Generally, PPV combined with SB is the standard treatment for RD with severe PVR and for RD with inferior breaks [9] . During the past decade, several authors addressed the view of PPV and gas alone without SB as a safe and effective form of treatment for uncomplicated RD with inferior breaks [10] .

Moreover, PPV has been successfully used without SB for complicated RD such as pseudophakic RD and RD with PVR [11] .

In this study, we compared PPV with endolaser barrage 360° and PPV with SB for primary RD with inferior breaks as regards intraoperative and postoperative complications and recurrence rate.

In this study, we noticed that the operative time in the first group was relatively shorter than that in the second group.

PPV with SB has an increased risk for choroidal hemorrhage and accidental perforation, [12] requires a longer time, and has all associated complications of SB, such as exposure, refractive change, diplopia, and possible anterior segment ischemia [13] .

In the present study, choroidal hemorrhage was recorded in 5% of cases in the second group and accidental scleral perforation occurred in 5% of cases, whereas vitreous incarceration occurred in 5% of cases in each group. Recorded operative time was longer in the second group than in the first group.

Intraoperative iatrogenic retinal break was recorded in 10% of cases in each group in this study, which were successfully treated with endolaser. Sheng et al. [14] recorded iatrogenic retinal breaks, the incidence rate of which was 42.5%.

Machemer et al. [15] showed that the achievement of retinal reattachment occurred by three aspects - relief from traction, alteration of interocular currents, and chorioretinal adhesion. In this study, all vitreous was completely removed, all traction was completely released, and endolaser or cryotherapy was performed for all breaks. Some authors stated that tamponade agents should close the retinal breaks within the early hours after surgery; after that time fluid will not enter the subretinal space through the break and chorioretinal adhesion can be achieved with photocoagulation or cryopexy.

PVR was recorded in 5% of cases in the second group and in 10% of cases in the first group. It was consistent with the results of several studies that showed that PVR is still the most common cause of failure of surgery for rhegmatogenous retinal detachment [16] . Previous studies showed that the incidence of postoperative PVR varied between 2.5 and 28% in different series with different inclusion criteria [17] .
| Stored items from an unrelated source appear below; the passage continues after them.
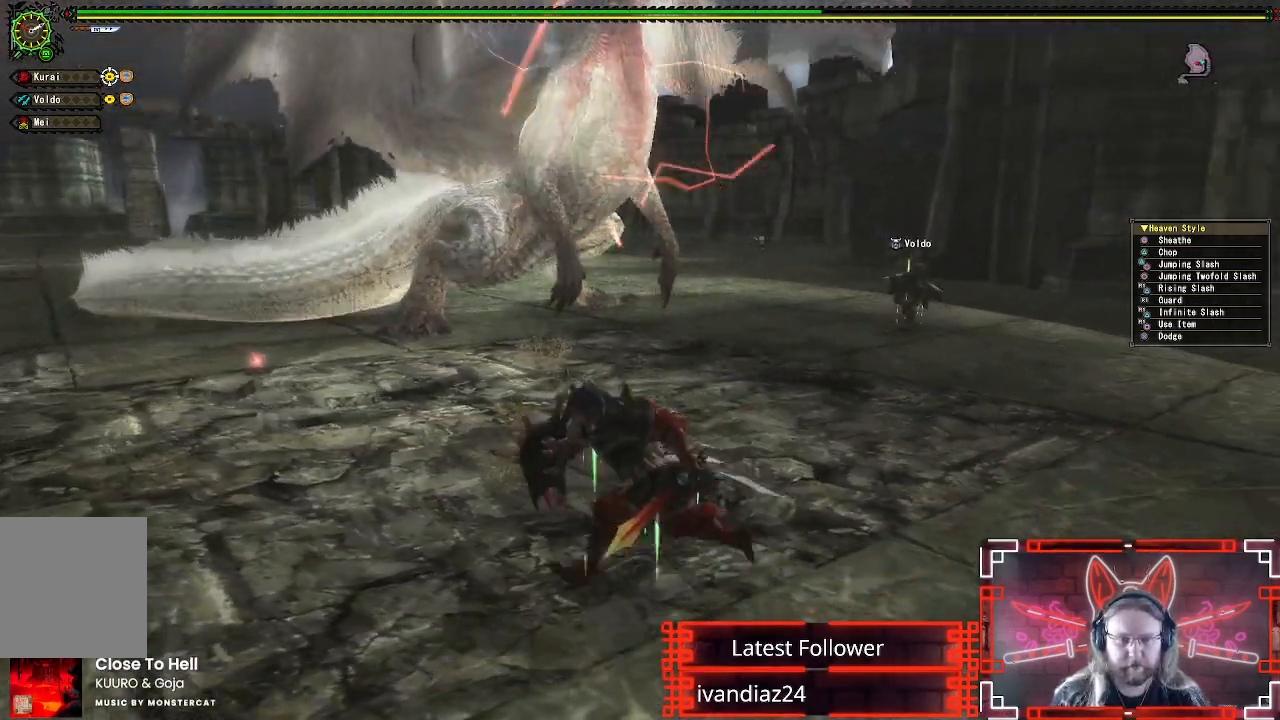
{"buttons": [], "left_stick": "down-left", "right_stick": "center", "events": [[167, "left_stick", "down-left"]]}
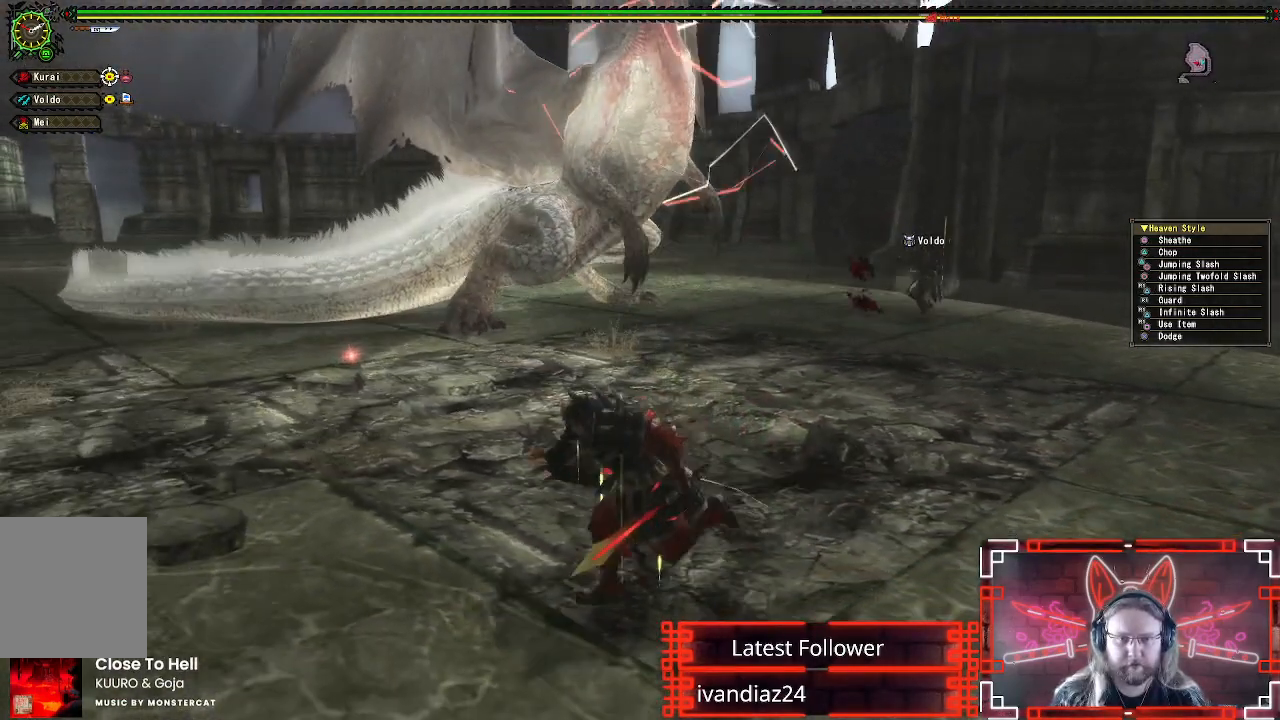
{"buttons": [], "left_stick": "up-left", "right_stick": "center", "events": [[83, "left_stick", "left"], [483, "left_stick", "up-left"]]}
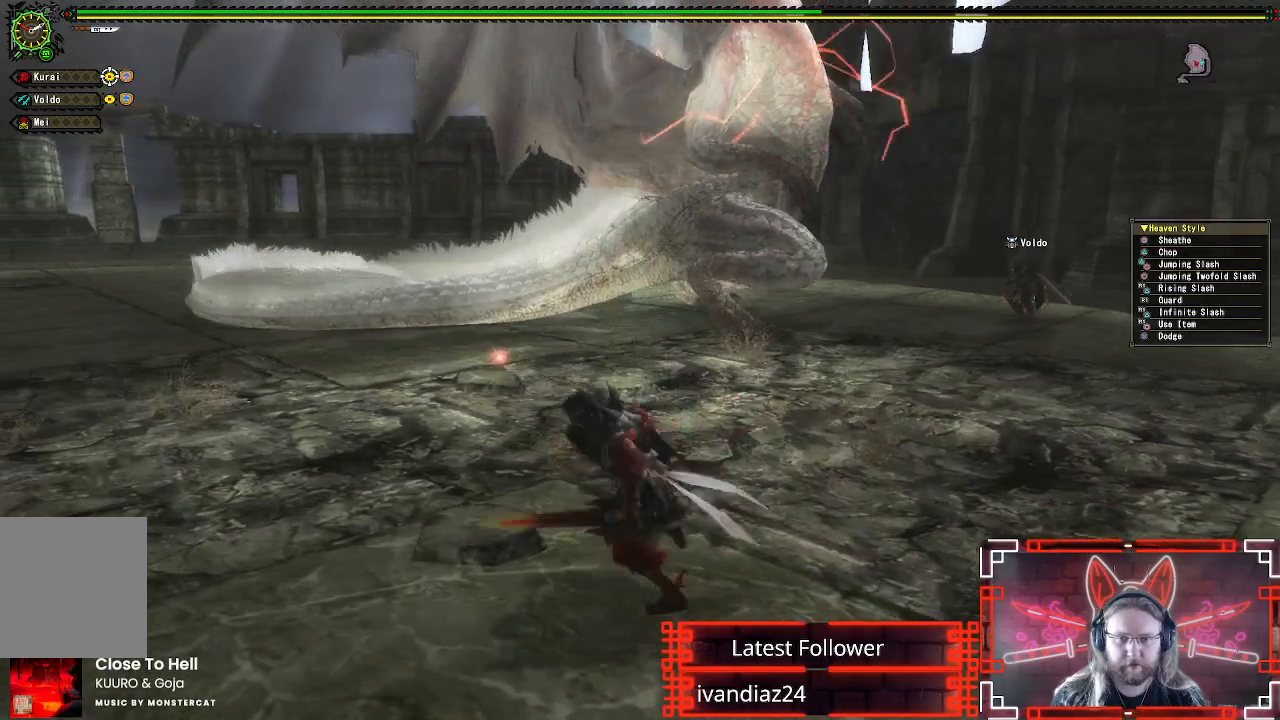
{"buttons": [], "left_stick": "right", "right_stick": "up-right", "events": [[67, "R1", "down"], [117, "X", "down"], [150, "left_stick", "up-right"], [233, "left_stick", "right"], [250, "X", "up"], [300, "R1", "up"], [483, "right_stick", "up-right"]]}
Furthermore, hypotony is a potentially devastating complication of retinectomy surgery [18] . Previous studies found the risk for hypotony after retinectomy to range from 11 to 31%. In this study, hypotony occurred in 10% of cases in the first group and in 5% of cases in the second group.

The final success rates were between 26 and 67.3% in RD with inferior breaks [19] . Sharma et al. [20] stated that a nonbuckle procedure for RD with inferior breaks can produce an 81.3% primary success and a 95.8% final success rate. In this study, success rate in the first group was 90%, whereas that of the second group was 95%. After 3 months the same results after silicone oil removal were recorded.


  Conclusion Top


This study has shown that acceptable success rates can be achieved using PPV with endolaser barrage 360° to treat primary RD with inferior breaks. Supplementory SB is unecessary to support the inferior retina as enddaser barrage with silicon oil and good positioning achieve tamponade of the breaks satisfactorily.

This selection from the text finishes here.